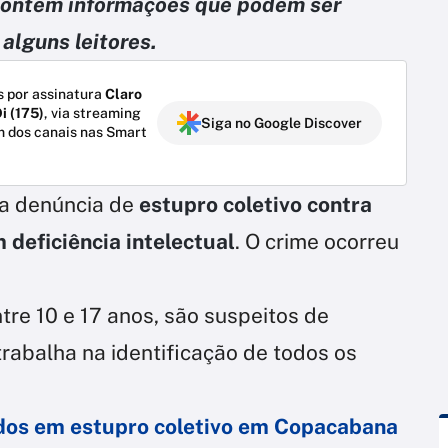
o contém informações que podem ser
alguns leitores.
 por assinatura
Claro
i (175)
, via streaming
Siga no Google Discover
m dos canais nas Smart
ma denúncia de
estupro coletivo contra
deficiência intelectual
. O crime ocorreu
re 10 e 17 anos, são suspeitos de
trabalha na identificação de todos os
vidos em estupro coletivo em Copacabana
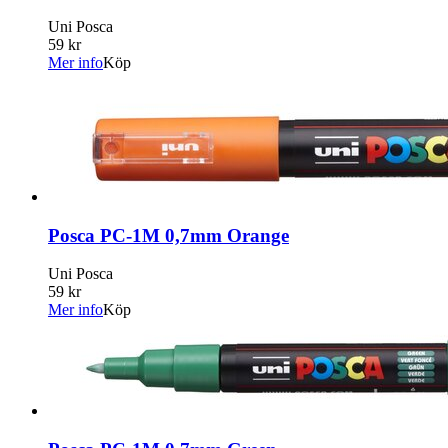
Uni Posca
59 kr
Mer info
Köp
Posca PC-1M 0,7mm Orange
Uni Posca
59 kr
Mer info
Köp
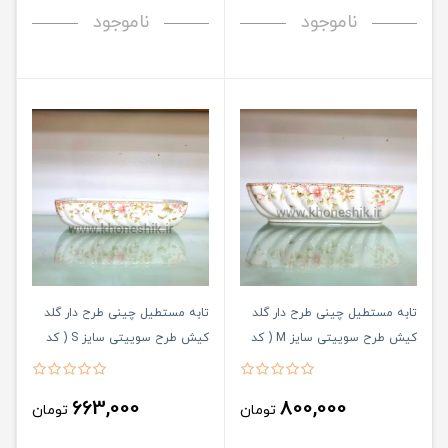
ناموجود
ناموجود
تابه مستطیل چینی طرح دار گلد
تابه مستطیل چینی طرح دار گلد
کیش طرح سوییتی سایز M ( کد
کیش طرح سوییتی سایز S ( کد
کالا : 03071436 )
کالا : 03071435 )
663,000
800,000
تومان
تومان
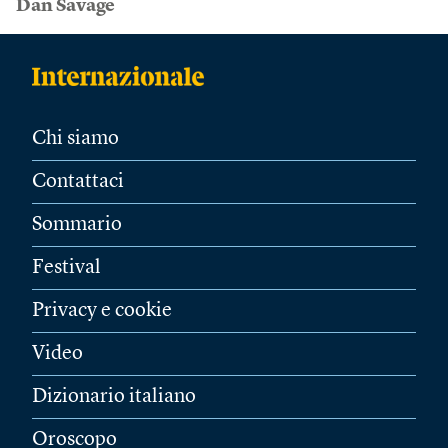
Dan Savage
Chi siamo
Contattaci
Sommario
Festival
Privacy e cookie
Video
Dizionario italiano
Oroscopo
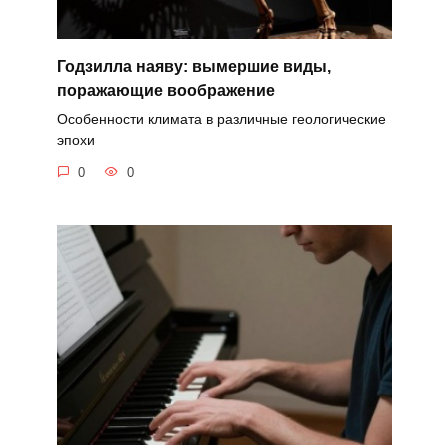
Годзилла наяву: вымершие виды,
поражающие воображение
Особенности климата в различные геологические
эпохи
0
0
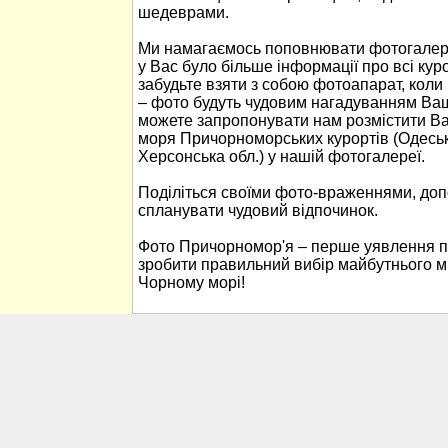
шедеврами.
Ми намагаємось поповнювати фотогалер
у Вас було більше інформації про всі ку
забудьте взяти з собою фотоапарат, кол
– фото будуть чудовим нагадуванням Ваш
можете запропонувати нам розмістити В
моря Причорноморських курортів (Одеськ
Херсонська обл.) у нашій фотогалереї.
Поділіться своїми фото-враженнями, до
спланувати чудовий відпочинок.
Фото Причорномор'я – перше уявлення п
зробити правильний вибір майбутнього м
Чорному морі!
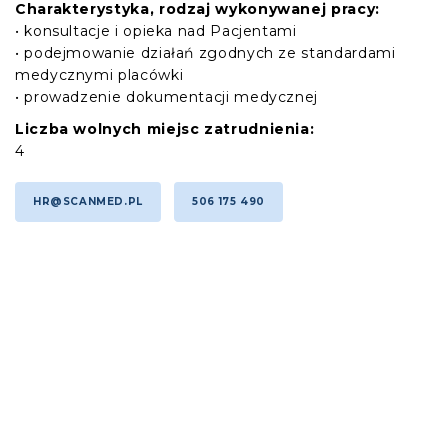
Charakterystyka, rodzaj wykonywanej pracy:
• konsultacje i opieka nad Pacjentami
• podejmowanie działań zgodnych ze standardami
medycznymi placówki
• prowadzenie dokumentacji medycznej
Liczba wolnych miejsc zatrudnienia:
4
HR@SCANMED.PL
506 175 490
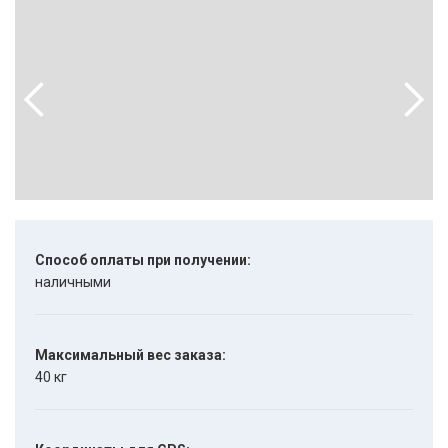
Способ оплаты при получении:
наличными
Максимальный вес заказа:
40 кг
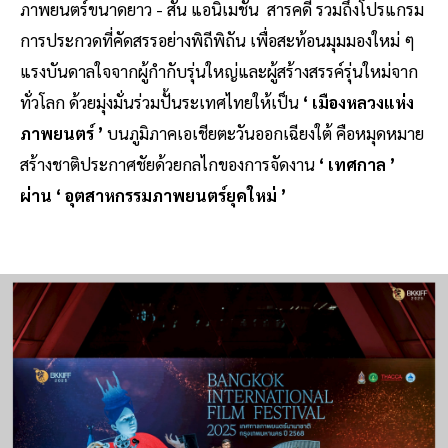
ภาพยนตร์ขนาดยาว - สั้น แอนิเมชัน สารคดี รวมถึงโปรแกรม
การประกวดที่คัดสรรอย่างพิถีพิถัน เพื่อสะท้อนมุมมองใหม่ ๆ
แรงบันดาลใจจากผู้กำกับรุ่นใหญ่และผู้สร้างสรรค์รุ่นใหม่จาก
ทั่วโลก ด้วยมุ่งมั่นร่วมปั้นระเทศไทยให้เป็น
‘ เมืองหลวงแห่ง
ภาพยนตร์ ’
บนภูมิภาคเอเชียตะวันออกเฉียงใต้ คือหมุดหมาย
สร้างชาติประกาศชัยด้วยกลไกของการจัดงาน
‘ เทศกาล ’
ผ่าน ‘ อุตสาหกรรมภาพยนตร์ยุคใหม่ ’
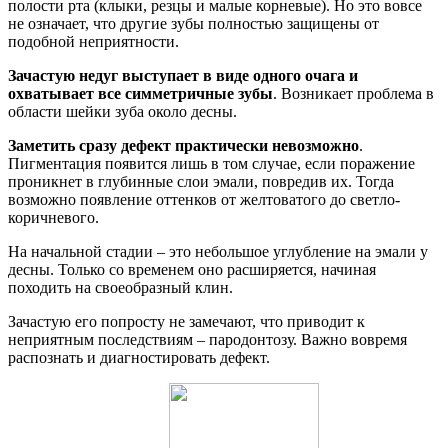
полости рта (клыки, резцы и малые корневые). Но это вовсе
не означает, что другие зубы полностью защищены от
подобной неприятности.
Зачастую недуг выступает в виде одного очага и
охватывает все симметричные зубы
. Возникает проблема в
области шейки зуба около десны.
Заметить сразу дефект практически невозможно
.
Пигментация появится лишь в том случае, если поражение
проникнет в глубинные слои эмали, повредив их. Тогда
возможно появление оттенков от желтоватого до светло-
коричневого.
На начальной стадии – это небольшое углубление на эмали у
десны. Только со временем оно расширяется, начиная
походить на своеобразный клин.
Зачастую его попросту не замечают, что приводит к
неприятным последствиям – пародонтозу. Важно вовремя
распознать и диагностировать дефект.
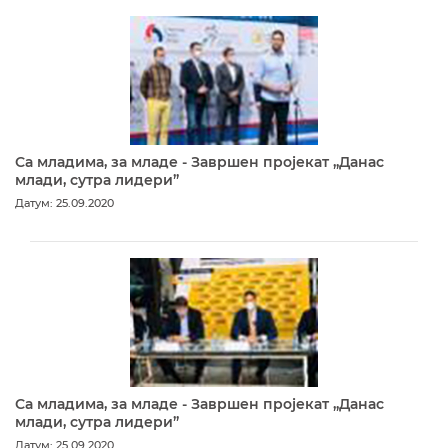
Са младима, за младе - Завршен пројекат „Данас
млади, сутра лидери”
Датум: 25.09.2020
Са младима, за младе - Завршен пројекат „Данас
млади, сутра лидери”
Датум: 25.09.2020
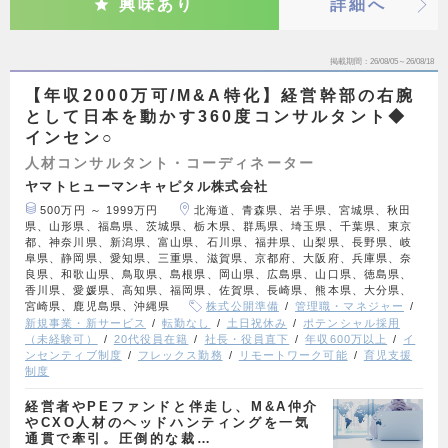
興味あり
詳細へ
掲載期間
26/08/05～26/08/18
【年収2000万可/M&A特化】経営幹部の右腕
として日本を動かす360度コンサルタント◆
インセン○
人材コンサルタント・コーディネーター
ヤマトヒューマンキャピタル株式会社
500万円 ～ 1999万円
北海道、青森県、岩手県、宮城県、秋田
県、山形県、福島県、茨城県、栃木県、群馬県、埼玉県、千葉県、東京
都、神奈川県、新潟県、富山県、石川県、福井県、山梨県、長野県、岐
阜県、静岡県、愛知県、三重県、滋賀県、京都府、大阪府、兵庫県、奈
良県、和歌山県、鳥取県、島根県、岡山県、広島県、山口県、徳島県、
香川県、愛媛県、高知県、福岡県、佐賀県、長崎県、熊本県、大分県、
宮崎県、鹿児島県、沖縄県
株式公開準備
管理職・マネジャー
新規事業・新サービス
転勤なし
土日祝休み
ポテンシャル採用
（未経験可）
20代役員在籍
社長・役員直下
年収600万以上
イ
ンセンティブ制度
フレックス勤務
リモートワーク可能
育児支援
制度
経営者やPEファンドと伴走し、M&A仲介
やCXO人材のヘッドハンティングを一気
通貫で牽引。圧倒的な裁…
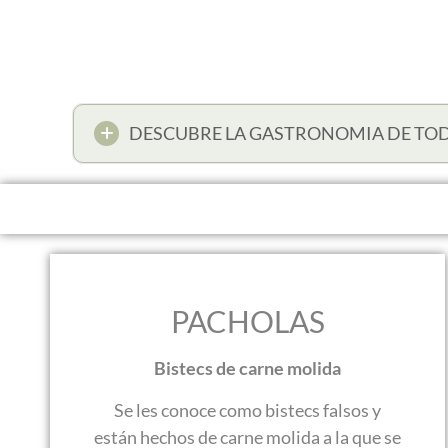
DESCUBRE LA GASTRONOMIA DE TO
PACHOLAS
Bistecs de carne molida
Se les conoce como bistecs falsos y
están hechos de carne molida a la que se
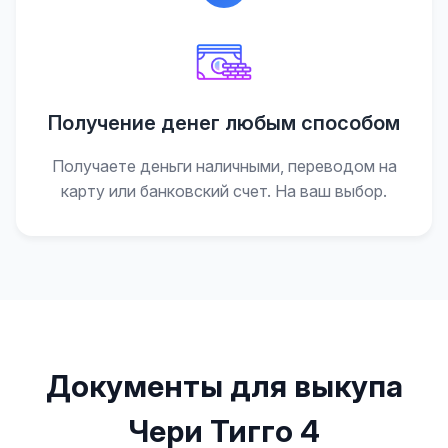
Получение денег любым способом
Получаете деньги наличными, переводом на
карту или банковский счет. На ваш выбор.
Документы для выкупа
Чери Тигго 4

• • • •

§ **ACTION ITEM**: Transcribe exactly the lines that run from the first line of the records above through the line with "re 10 e 17 anos, são suspeitos de", and include both of those lines; pictures stay out.

§ **EXPECTED OUTPUT**:
o contém informações que podem ser
alguns leitores.
 por assinatura
Claro
i (175)
, via streaming
Siga no Google Discover
m dos canais nas Smart
ma denúncia de
estupro coletivo contra
deficiência intelectual
. O crime ocorreu
re 10 e 17 anos, são suspeitos de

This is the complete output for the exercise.